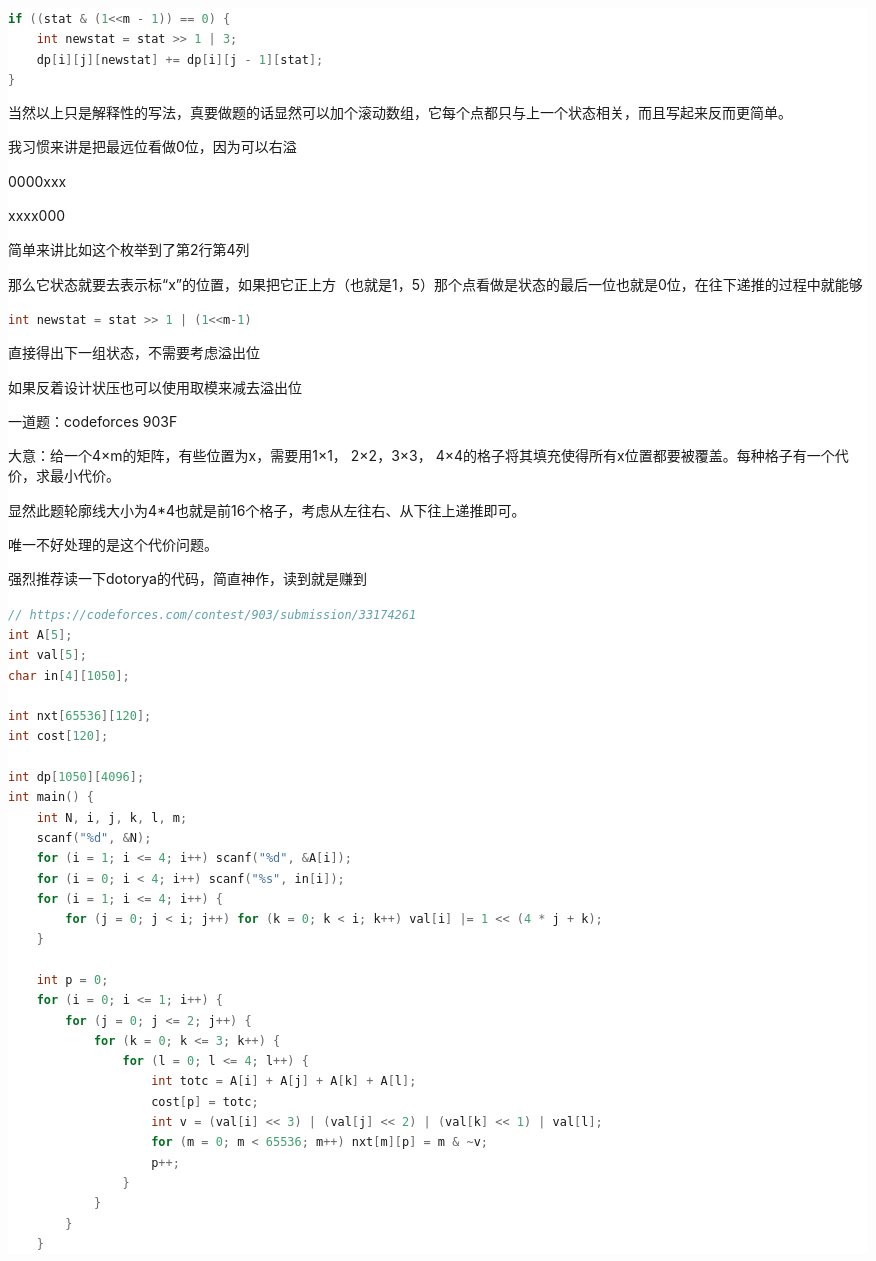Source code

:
   ```cpp
  if ((stat & (1<<m - 1)) == 0) {
      int newstat = stat >> 1 | 3;
      dp[i][j][newstat] += dp[i][j - 1][stat];
  }
  ```

  当然以上只是解释性的写法，真要做题的话显然可以加个滚动数组，它每个点都只与上一个状态相关，而且写起来反而更简单。

我习惯来讲是把最远位看做0位，因为可以右溢

0000xxx

xxxx000

简单来讲比如这个枚举到了第2行第4列

那么它状态就要去表示标“x”的位置，如果把它正上方（也就是1，5）那个点看做是状态的最后一位也就是0位，在往下递推的过程中就能够

```cpp
int newstat = stat >> 1 | (1<<m-1)
```

直接得出下一组状态，不需要考虑溢出位

如果反着设计状压也可以使用取模来减去溢出位



一道题：codeforces 903F

大意：给一个4×m的矩阵，有些位置为x，需要用1×1， 2×2，3×3， 4×4的格子将其填充使得所有x位置都要被覆盖。每种格子有一个代价，求最小代价。

显然此题轮廓线大小为4*4也就是前16个格子，考虑从左往右、从下往上递推即可。

唯一不好处理的是这个代价问题。

强烈推荐读一下dotorya的代码，简直神作，读到就是赚到

```cpp
// https://codeforces.com/contest/903/submission/33174261
int A[5];
int val[5];
char in[4][1050];
 
int nxt[65536][120];
int cost[120];
 
int dp[1050][4096];
int main() {
	int N, i, j, k, l, m;
	scanf("%d", &N);
	for (i = 1; i <= 4; i++) scanf("%d", &A[i]);
	for (i = 0; i < 4; i++) scanf("%s", in[i]);
	for (i = 1; i <= 4; i++) {
		for (j = 0; j < i; j++) for (k = 0; k < i; k++) val[i] |= 1 << (4 * j + k);
	}
 
	int p = 0;
	for (i = 0; i <= 1; i++) {
		for (j = 0; j <= 2; j++) {
			for (k = 0; k <= 3; k++) {
				for (l = 0; l <= 4; l++) {
					int totc = A[i] + A[j] + A[k] + A[l];
					cost[p] = totc;
					int v = (val[i] << 3) | (val[j] << 2) | (val[k] << 1) | val[l];
					for (m = 0; m < 65536; m++) nxt[m][p] = m & ~v;
					p++;
				}
			}
		}
	}
```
------------------------------------------------
The answer must consist of every line from the records above that holds "codeforces".

一道题：codeforces 903F
// https://codeforces.com/contest/903/submission/33174261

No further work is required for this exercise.